Excruciating story of poverty early in the Pax Tokugawa

Miike’s remake in color of “Harakiri”


hara-kiri

(3/5)


Pros: actors

Cons: trying to improve on a perfect movie

I think that Mike Takashi’s 3-D color 2011 “Hara-Kiri” is a pointless remake of Kobayashi Masaki’s very great (1962 b&w) version of Takiguchi Yasuhiko’s novel Ibun rônin-ki. I was surprised that it was shorter than the original (128:133 minutes). Both have prolonged scenes of immobile samurai talking, before the final explosion of violence. I thought that Eita was excellent as Motome, the son-in-law raised by Hanshirô (Ichikawa Ebizô, who is good, but not as coiled or as charismatic as Nakadai Tatsuya in Kobayashi’s version). (Ishihama Akira was also very impressive as the gentle teacher, a samurai who had no experience of battle.)


The basic story is excruciating, but IMO Kobayashi’s movie did not seem also to be excruciatingly, boringly slow. In Kobayashi’s version, Hanshirô is shot after the retainers cannot handle him, and the shogun praises the House of Li for its handling of the ronin suicides. Kobayashi aimed to show the hollowness of the “code of honor,” about which Miike seems more equivocal, though certainly he also shows the suffering of the former warrior elite with the coming of peace (the pax Togukawa that began a decade before the farthest reach of flashbacks in the movie, though there are allusions to Hanshirô fighting in the decisive 1600 Battle of Sekigahara).

Hara-kiri2Sakamoto’ Ryuichi provided a strong musical score (as is his wont; Kobayashi had the services of Takemitsu Toru). And Kita Nobuyasu’s cinematography is as good as for Miike’s previous movie, the 2010 “13 Assassins” (Jûsan-nin no shikaku).

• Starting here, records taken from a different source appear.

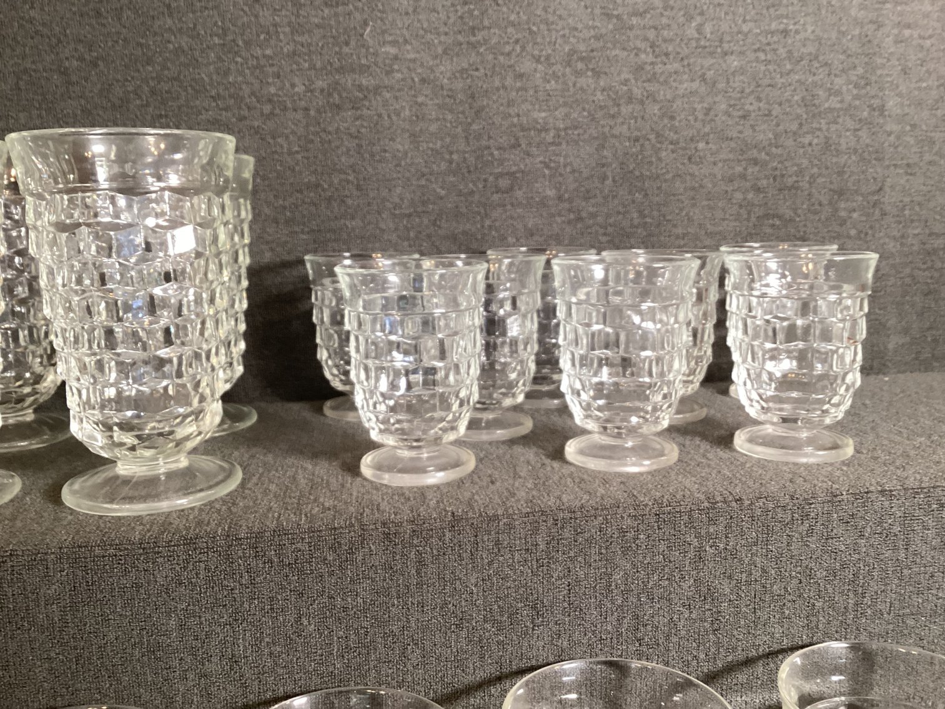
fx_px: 846
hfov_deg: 58.3
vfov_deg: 45.4
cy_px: 354
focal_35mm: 31
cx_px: 472
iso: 250
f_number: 2.4
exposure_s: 1/60
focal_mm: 3.3
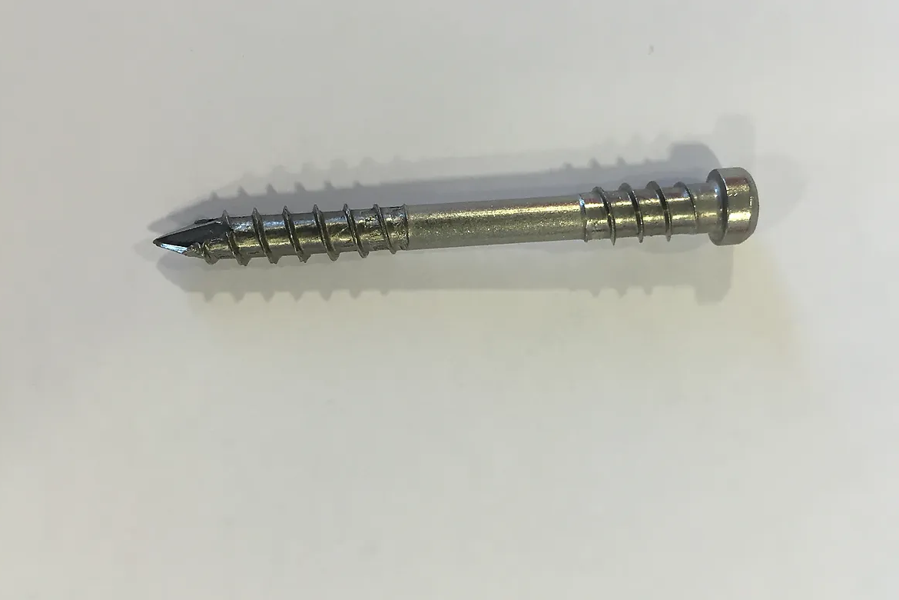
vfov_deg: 40.0
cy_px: 306
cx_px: 481
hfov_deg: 57.2
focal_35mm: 33
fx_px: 824
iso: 40
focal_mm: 4.15
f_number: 2.2
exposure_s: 1/33
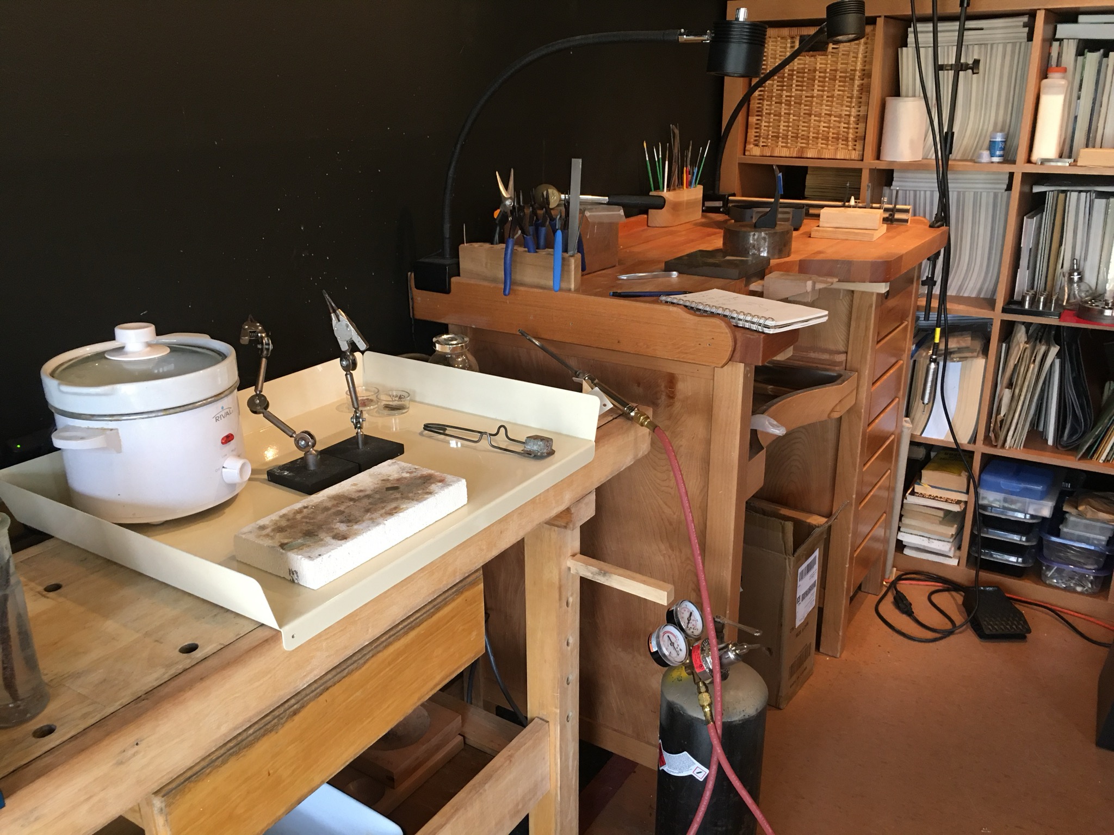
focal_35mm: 29
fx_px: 933
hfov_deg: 61.7
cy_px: 418
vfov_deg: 48.2
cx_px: 557
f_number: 2.2
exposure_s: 1/15
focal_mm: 4.15
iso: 64
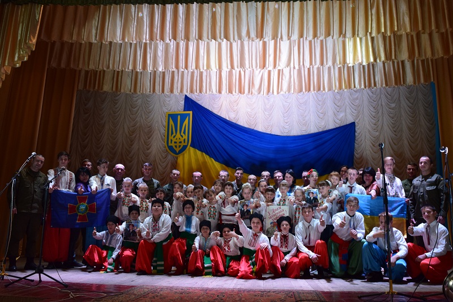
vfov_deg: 38.3
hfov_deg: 55.1
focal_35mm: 34
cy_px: 151
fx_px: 434
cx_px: 226
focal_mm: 23
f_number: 8
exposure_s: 1/60
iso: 1400
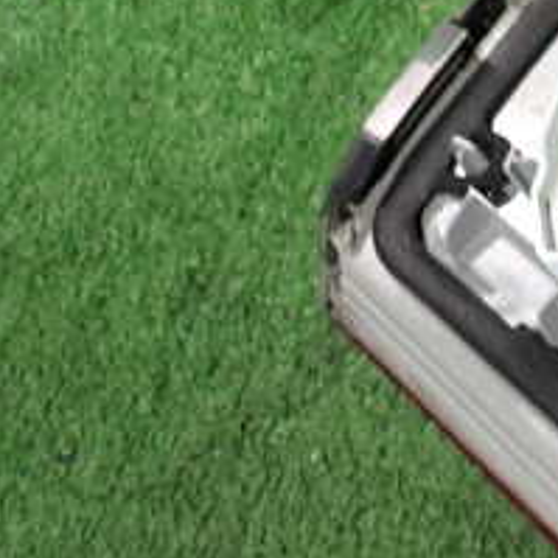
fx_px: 1459
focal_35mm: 80
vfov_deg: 21.6
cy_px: 233
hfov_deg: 19.6
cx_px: 768
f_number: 2.3
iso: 400
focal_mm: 5.4
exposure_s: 1/30
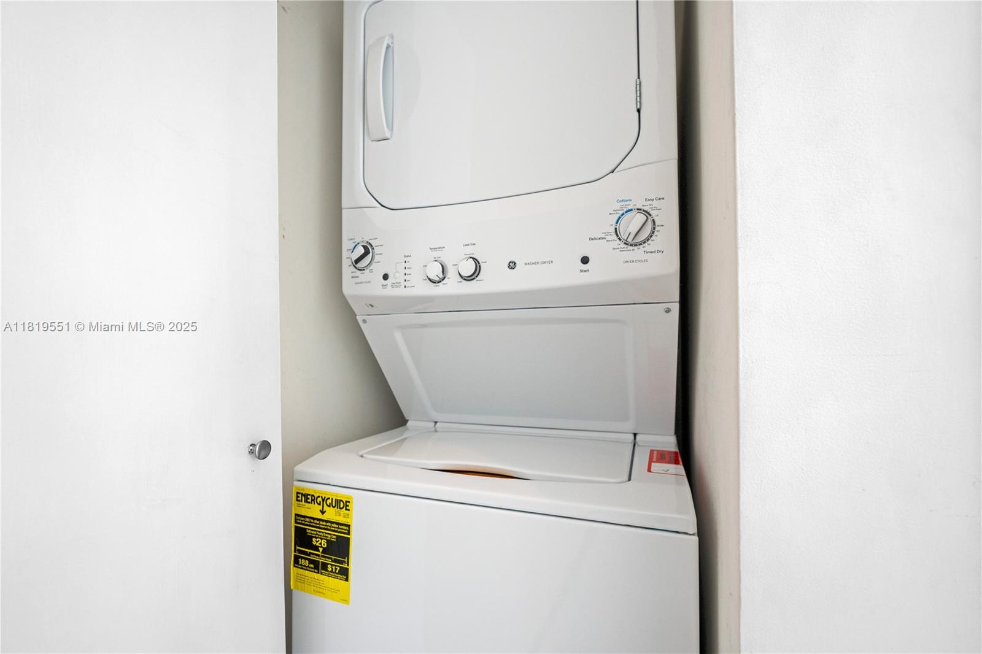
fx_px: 382
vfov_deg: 81.2
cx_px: 491
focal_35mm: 14
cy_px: 327
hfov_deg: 104.3
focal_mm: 14
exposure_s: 1/160
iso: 640
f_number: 4
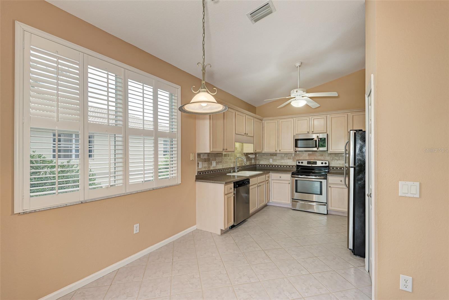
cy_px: 150
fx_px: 200
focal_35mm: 16
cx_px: 224
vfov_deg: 73.8
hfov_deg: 96.7
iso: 100
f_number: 6.3
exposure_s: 1/6
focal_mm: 16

Both versions are harrowing (as was the “Human Conditions” trilogy with Nakadai directed by Kobayahsi). I prefer“Samurai Rebellion” (“Jôi-uchi: Hairyô tsuma shimatsu”, 1967), in which Kobayashi directed Nakadai and Mifune Toshiro in an adaptation of another novel by  Takiguchi Yasuhiko (and with one of Takemitsu’s best movie scores).

2 thoughts on “Excruciating story of poverty early in the Pax Tokugawa”


  1. Wow…Miike must be losing his touch as he ages. Considering the guy made some of the most manic and utterly wacko films I’ve ever seen, I never thought I’d hear anything he made be described as boring.

    Of course, I’m not sure why exactly he or the producers would have felt the need to fund this remake in the first place. Thanks for the review; guess I’ll be skipping this one.

  2. It’s positively decorous in contrast to his earlier (indeed “manic”) movie. Remaking “13 Assassins” was one thing — hardly anyone had seen the original. But Kobayashi’s movie is justly venerated and readily available here on Criterion Collection blu-ray and, earlier, DVD.


    Despite being a bit bored in the middle of Miike’s version, it’s not a bad movie, and knowing what was coming with every painful twist (of story and bamboo blade) may be why I was impatient.